Sage Crosby

4 units

Here are some images of the Dynamo preview (top) and the Revit view with the two pebbles placed very close together.

image
image

The images below show the Dynamo and Revit views for a slightly larger grid (more cylinders), a larger wave amplification factor, and the pebbles spaced farther apart.

image
image

I started by creating a grid of points using the cross-product lacing for the base points of the cylinders and then placing the cylinders using Cylinder.ByPointsRadius in the Dynamo preview and FamilyInstance.ByPoint to add mass cylinders in Revit. Then I created a point to represent a single pebble and calculated the distance between the base point of each cylinder and the pebble using Geometry.DistanceTo.
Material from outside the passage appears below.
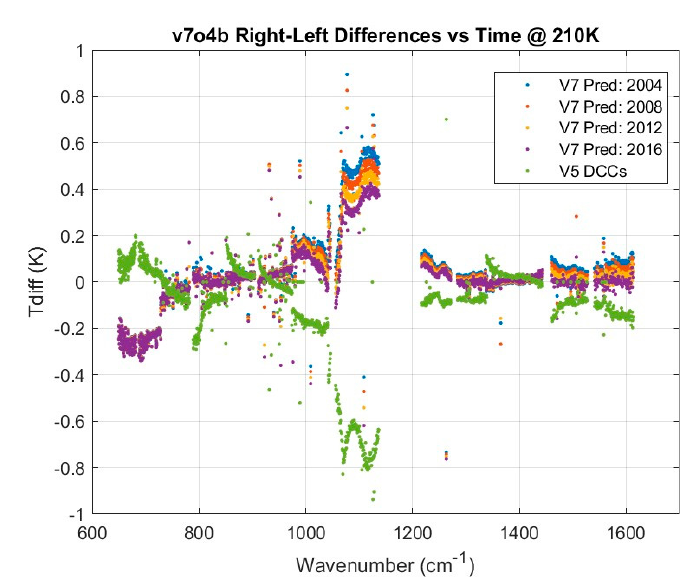
spectrometer interpolated to start of mission. ( b ) Phase of the spectrometer polarization interpolated to start of mission. ( c ) Offset coefficient. ( d ) Effective emissivity. ( e ) Nonlinearity coefficient. Error bars represent the standard deviation among the tests used to derive the coefficients; not the overall uncertainty in the coefficients. Error bars for V5 are not plotted since only one test per side was used to derive the coefficients.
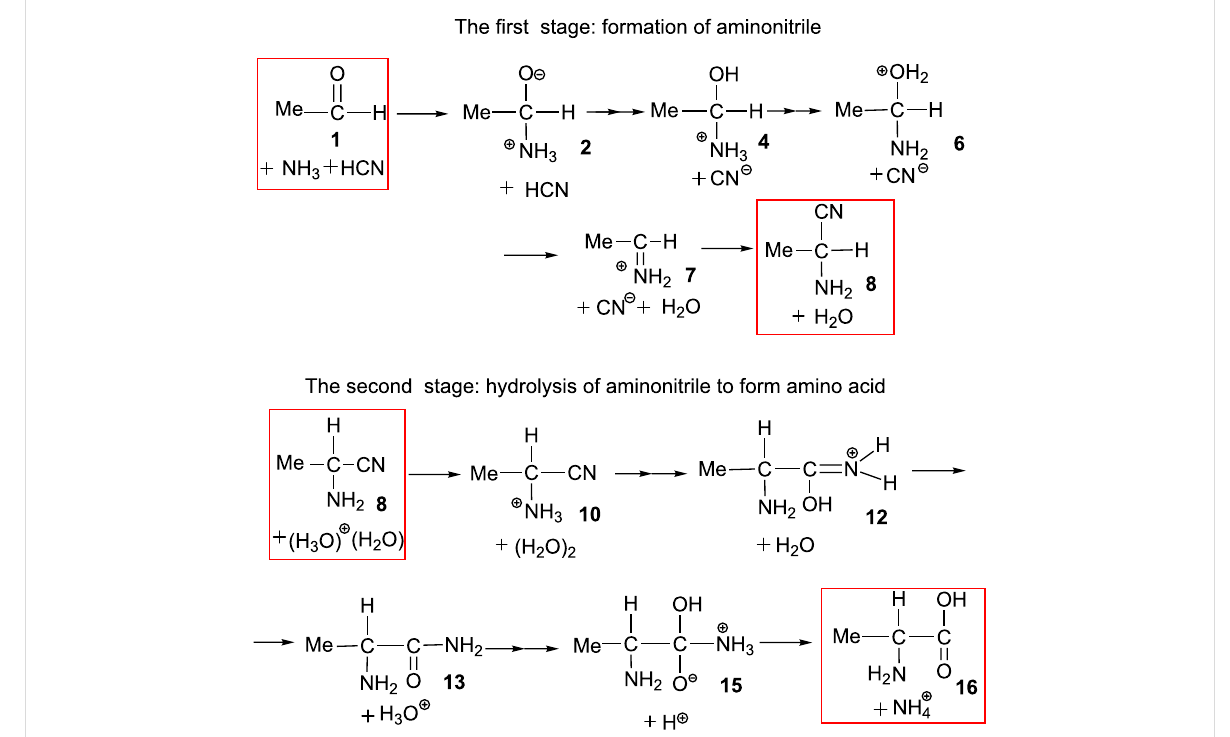
Scheme 9: Summary of the present computational work expressed by minimal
These distances were put into a sin function, which, along with modification factors including a dampening factor for points further from the pebble (1/(distance+0.01)), was used to calculate the heights of the cylinders. My biggest challenge was figuring out how to input these values so they became heights of the cylinders in the Dynamo preview. Initially, I tried to use the cross-product lacing like before but that did not work since the height values for each cylinder were being included in the cross-product. I found the Point.X and Point.Y functions to extract only the x and y values respectively for all of the points, so I had three complete lists for the x, y, and z values, which I could then use to create a grid for the cylinder heights without using the cross-product lacing. Finally, I added a second pebble. I followed the same process in calculating the distance and sin function for the effects of this pebble, combined the effects of both pebbles by adding the wave values together, and set the cylinder heights to these new values.